▸ **WHAT YOU SHOULD DO**: Omit every picture, then return each line of the data below exactly.

▸ **GIVEN INFORMATION**:
######

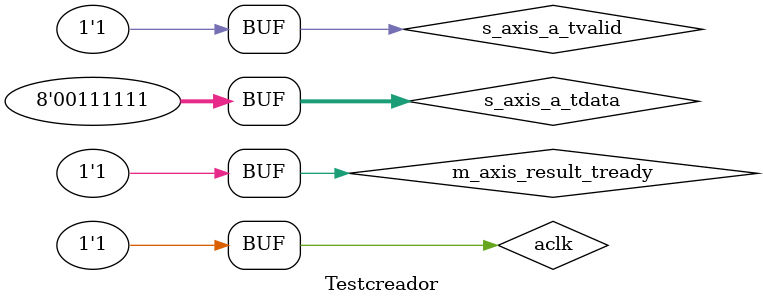
<source format=v>
`timescale 1ns / 1ps


module Testcreador;

	// Inputs
	reg aclk;
	reg s_axis_a_tvalid;
	reg m_axis_result_tready;
	reg [7:0] s_axis_a_tdata;

	// Outputs
	wire s_axis_a_tready;
	wire m_axis_result_tvalid;
	wire [15:0] m_axis_result_tdata;

	// Instantiate the Unit Under Test (UUT)
	creadorFloat uut (
		.aclk(aclk), 
		.s_axis_a_tvalid(s_axis_a_tvalid), 
		.m_axis_result_tready(m_axis_result_tready), 
		.s_axis_a_tready(s_axis_a_tready), 
		.m_axis_result_tvalid(m_axis_result_tvalid), 
		.s_axis_a_tdata(s_axis_a_tdata), 
		.m_axis_result_tdata(m_axis_result_tdata)
	);

	initial begin
		// Initialize Inputs
		
		s_axis_a_tvalid = 1;
		m_axis_result_tready = 1;
		s_axis_a_tdata = 8'b00111111 ;
	
	end
      
	always begin 
	aclk=0;#10;
	aclk=1;#10;
	end
endmodule


</source>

######

▸ **SOLUTION TO THIS PROBLEM**:
<source format=v>
`timescale 1ns / 1ps


module Testcreador;

	// Inputs
	reg aclk;
	reg s_axis_a_tvalid;
	reg m_axis_result_tready;
	reg [7:0] s_axis_a_tdata;

	// Outputs
	wire s_axis_a_tready;
	wire m_axis_result_tvalid;
	wire [15:0] m_axis_result_tdata;

	// Instantiate the Unit Under Test (UUT)
	creadorFloat uut (
		.aclk(aclk), 
		.s_axis_a_tvalid(s_axis_a_tvalid), 
		.m_axis_result_tready(m_axis_result_tready), 
		.s_axis_a_tready(s_axis_a_tready), 
		.m_axis_result_tvalid(m_axis_result_tvalid), 
		.s_axis_a_tdata(s_axis_a_tdata), 
		.m_axis_result_tdata(m_axis_result_tdata)
	);

	initial begin
		// Initialize Inputs
		
		s_axis_a_tvalid = 1;
		m_axis_result_tready = 1;
		s_axis_a_tdata = 8'b00111111 ;
	
	end
      
	always begin 
	aclk=0;#10;
	aclk=1;#10;
	end
endmodule


</source>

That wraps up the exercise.